▸ **Job**
Below are records; reproduce exactly the lines from the one that has "X1787841Y4194000D3*" through the one that has "X1395883D3*", ends included, and nothing more.
§ §
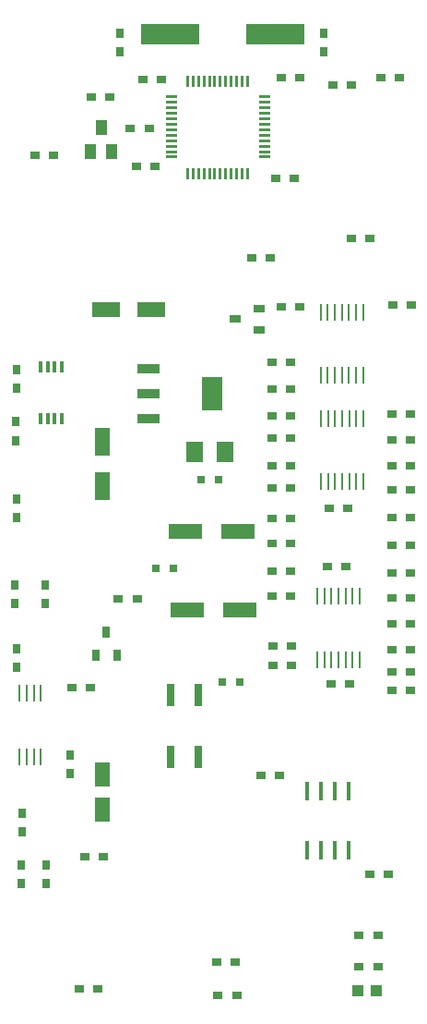
<source format=gtp>
G04 DipTrace 3.2.0.1*
G04 ubraids_IIa.GTP*
%MOIN*%
G04 #@! TF.FileFunction,Paste,Top*
G04 #@! TF.Part,Single*
%AMOUTLINE0*
4,1,4,
0.051181,0.027559,
-0.051181,0.027559,
-0.051181,-0.027559,
0.051181,-0.027559,
0.051181,0.027559,
0*%
%AMOUTLINE1*
4,1,4,
-0.027559,0.051181,
-0.027559,-0.051181,
0.027559,-0.051181,
0.027559,0.051181,
-0.027559,0.051181,
0*%
%AMOUTLINE2*
4,1,4,
-0.027559,0.043307,
-0.027559,-0.043307,
0.027559,-0.043307,
0.027559,0.043307,
-0.027559,0.043307,
0*%
%AMOUTLINE3*
4,1,4,
-0.059055,-0.027559,
0.059055,-0.027559,
0.059055,0.027559,
-0.059055,0.027559,
-0.059055,-0.027559,
0*%
%AMOUTLINE4*
4,1,4,
-0.019685,0.01378,
-0.019685,-0.01378,
0.019685,-0.01378,
0.019685,0.01378,
-0.019685,0.01378,
0*%
%AMOUTLINE5*
4,1,4,
0.008071,0.020079,
-0.008071,0.020079,
-0.008071,-0.020079,
0.008071,-0.020079,
0.008071,0.020079,
0*%
%AMOUTLINE6*
4,1,4,
0.01378,0.019685,
-0.01378,0.019685,
-0.01378,-0.019685,
0.01378,-0.019685,
0.01378,0.019685,
0*%
%AMOUTLINE9*
4,1,4,
0.105,0.038,
-0.105,0.038,
-0.105,-0.038,
0.105,-0.038,
0.105,0.038,
0*%
%AMOUTLINE10*
4,1,4,
0.019685,0.027559,
-0.019685,0.027559,
-0.019685,-0.027559,
0.019685,-0.027559,
0.019685,0.027559,
0*%
%AMOUTLINE11*
4,1,4,
0.031496,0.035492,
-0.031496,0.035492,
-0.031496,-0.035492,
0.031496,-0.035492,
0.031496,0.035492,
0*%
%AMOUTLINE13*
4,1,4,
-0.005,-0.019685,
0.005,-0.019685,
0.005,0.019685,
-0.005,0.019685,
-0.005,-0.019685,
0*%
%AMOUTLINE14*
4,1,4,
-0.019685,-0.005,
0.019685,-0.005,
0.019685,0.005,
-0.019685,0.005,
-0.019685,-0.005,
0*%
%ADD30R,0.043307X0.03937*%
%ADD38R,0.084646X0.037402*%
%ADD63R,0.015622X0.07074*%
%ADD69R,0.029402X0.03137*%
%ADD75R,0.076646X0.119953*%
%ADD79R,0.007748X0.062866*%
%ADD81R,0.03137X0.078614*%
%ADD83R,0.03137X0.035307*%
%ADD85R,0.035307X0.03137*%
%ADD96OUTLINE0*%
%ADD97OUTLINE1*%
%ADD98OUTLINE2*%
%ADD99OUTLINE3*%
%ADD100OUTLINE4*%
%ADD101OUTLINE5*%
%ADD102OUTLINE6*%
%ADD105OUTLINE9*%
%ADD106OUTLINE10*%
%ADD107OUTLINE11*%
%ADD109OUTLINE13*%
%ADD110OUTLINE14*%
%FSLAX26Y26*%
G04*
G70*
G90*
G75*
G01*
G04 TopPaste*
%LPD*%
D85*
X1748126Y1321215D3*
X1815055D3*
D83*
X466876Y2952465D3*
Y2885535D3*
D85*
X1354376Y1677465D3*
X1421305D3*
X994090Y4187751D3*
X927161D3*
X969090Y3875251D3*
X902161D3*
X1406591Y3831500D3*
X1473521D3*
D83*
X469090Y3075251D3*
Y3142180D3*
D85*
X1394069Y3168709D3*
X1460998D3*
D83*
X1581590Y4287751D3*
Y4354680D3*
X844090Y4287751D3*
Y4354680D3*
D85*
X1425341Y4194000D3*
X1492270D3*
X1494059Y3368688D3*
X1427129D3*
X1394408Y2894000D3*
X1461337D3*
X1894090Y2981500D3*
X1827161D3*
D96*
X956615Y3356189D3*
X795198D3*
D85*
X1394408Y2712751D3*
X1461337D3*
X1894090Y2706500D3*
X1827161D3*
X1666368Y2641009D3*
X1599439D3*
D97*
X781049Y2880959D3*
Y2719542D3*
D85*
X1593102Y2431500D3*
X1660031D3*
D83*
X462720Y2363602D3*
Y2296673D3*
D85*
X669091Y1994000D3*
X736021D3*
X1606153Y2006024D3*
X1673082D3*
D98*
X781098Y1680702D3*
Y1554718D3*
D99*
X1081590Y2556500D3*
X1270566D3*
D85*
X1831523Y3374937D3*
X1898452D3*
D83*
X662841Y1683320D3*
Y1750249D3*
X469094Y2068331D3*
Y2135260D3*
X490056Y1473035D3*
Y1539965D3*
D99*
X1087841Y2275251D3*
X1276817D3*
D85*
X806590Y4125251D3*
X739661D3*
D81*
X1125341Y1969000D3*
X1025341D3*
Y1744197D3*
X1125341D3*
D100*
X1347245Y3285134D3*
Y3359937D3*
X1260631Y3322535D3*
D79*
X1569091Y3119007D3*
X1594682D3*
X1620272D3*
X1645863D3*
X1671454D3*
X1697044D3*
X1722635Y3119014D3*
Y3347353D3*
X1697044D3*
X1671454D3*
X1645863D3*
X1620272D3*
X1594682D3*
X1569091D3*
D101*
X556591Y2962749D3*
X582182D3*
X607772D3*
X633363D3*
Y3151726D3*
X607772D3*
X582182D3*
X556591D3*
D38*
X948515Y3144787D3*
Y3054236D3*
Y2963685D3*
D75*
X1176862Y3054236D3*
D79*
X1570101Y2737175D3*
X1595691D3*
X1621282D3*
X1646872D3*
X1672463D3*
X1698053D3*
X1723644Y2737182D3*
Y2965521D3*
X1698053D3*
X1672463D3*
X1646872D3*
X1621282D3*
X1595691D3*
X1570101D3*
D102*
X757837Y2109037D3*
X832640D3*
X795238Y2195651D3*
D79*
X1556837Y2094780D3*
X1582427D3*
X1608018D3*
X1633608D3*
X1659199D3*
X1684790D3*
X1710380Y2094787D3*
Y2323126D3*
X1684790D3*
X1659199D3*
X1633608D3*
X1608018D3*
X1582427D3*
X1556837D3*
X481591Y1744000D3*
X507182D3*
X532772D3*
X558363D3*
Y1972346D3*
X532772D3*
X507182D3*
X481591D3*
D69*
X1275923Y2015592D3*
X1212931D3*
X974849Y2425251D3*
X1037841D3*
X1137841Y2744000D3*
X1200833D3*
D105*
X1025341Y4350249D3*
X1405341D3*
D106*
X738038Y3926135D3*
X775439Y4012749D3*
X812841Y3926135D3*
D85*
X1681539Y3612412D3*
X1748468D3*
D30*
X1769090Y900251D3*
X1702161D3*
D85*
X1775341Y987751D3*
X1708412D3*
X1319077Y3543669D3*
X1386006D3*
X1260889Y1003634D3*
X1193960D3*
X1265318Y884366D3*
X1198389D3*
X1787841Y4194000D3*
X1854770D3*
X1394408Y3071353D3*
X1461337D3*
X765055Y908715D3*
X698126D3*
X1394408Y2975251D3*
X1461337D3*
X1894090Y2887751D3*
X1827161D3*
X881862Y4009613D3*
X948791D3*
X1461337Y2512751D3*
X1394408D3*
X537841Y3912751D3*
X604770D3*
X1461337Y2412751D3*
X1394408D3*
X1827161Y2406500D3*
X1894090D3*
X1827161Y2506500D3*
X1894090D3*
X1681539Y4168604D3*
X1614610D3*
X1394408Y2794000D3*
X1461337D3*
X1894090D3*
X1827161D3*
X1461337Y2604285D3*
X1394408D3*
X1894090Y2606500D3*
X1827161D3*
Y2131500D3*
X1894090D3*
X1462812Y2075073D3*
X1395883D3*
X1394408Y2325251D3*
X1461337D3*
X1894090Y2319000D3*
X1827161D3*
D83*
X469090Y2606500D3*
Y2673429D3*
X572321Y2295984D3*
Y2362913D3*
D85*
X1827161Y2225251D3*
X1894090D3*
X1775341Y1100251D3*
X1708412D3*
D107*
X1112845Y2844000D3*
X1224813D3*
D85*
X716876Y1383715D3*
X783805D3*
X905321Y2313886D3*
X838392D3*
X1395818Y2145193D3*
X1462748D3*
X1894090Y2050251D3*
X1827161D3*
X1827803Y1983591D3*
X1894732D3*
D83*
X575338Y1287751D3*
Y1354680D3*
X487841Y1287751D3*
Y1354680D3*
D63*
X1519140Y1406451D3*
X1569140D3*
X1619140D3*
X1669140D3*
Y1619050D3*
X1619140D3*
X1569140D3*
X1519140D3*
D109*
X1306590Y4181500D3*
X1286905D3*
X1267220D3*
X1247535D3*
X1227850D3*
X1208165D3*
X1188480D3*
X1168795D3*
X1149110D3*
X1129425D3*
X1109740D3*
X1090055D3*
D110*
X1031000Y4122445D3*
Y4102760D3*
Y4083075D3*
Y4063390D3*
Y4043705D3*
Y4024020D3*
Y4004335D3*
Y3984650D3*
Y3964965D3*
Y3945280D3*
Y3925594D3*
Y3905909D3*
D109*
X1090055Y3846854D3*
X1109740D3*
X1129425D3*
X1149110D3*
X1168795D3*
X1188480D3*
X1208165D3*
X1227850D3*
X1247535D3*
X1267220D3*
X1286905D3*
X1306590D3*
D110*
X1365645Y3905909D3*
Y3925594D3*
Y3945280D3*
Y3964965D3*
Y3984650D3*
Y4004335D3*
Y4024020D3*
Y4043705D3*
Y4063390D3*
Y4083075D3*
Y4102760D3*
Y4122445D3*
M02*

</source>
§ §
▸ **Answer to this problem**
X1787841Y4194000D3*
X1854770D3*
X1394408Y3071353D3*
X1461337D3*
X765055Y908715D3*
X698126D3*
X1394408Y2975251D3*
X1461337D3*
X1894090Y2887751D3*
X1827161D3*
X881862Y4009613D3*
X948791D3*
X1461337Y2512751D3*
X1394408D3*
X537841Y3912751D3*
X604770D3*
X1461337Y2412751D3*
X1394408D3*
X1827161Y2406500D3*
X1894090D3*
X1827161Y2506500D3*
X1894090D3*
X1681539Y4168604D3*
X1614610D3*
X1394408Y2794000D3*
X1461337D3*
X1894090D3*
X1827161D3*
X1461337Y2604285D3*
X1394408D3*
X1894090Y2606500D3*
X1827161D3*
Y2131500D3*
X1894090D3*
X1462812Y2075073D3*
X1395883D3*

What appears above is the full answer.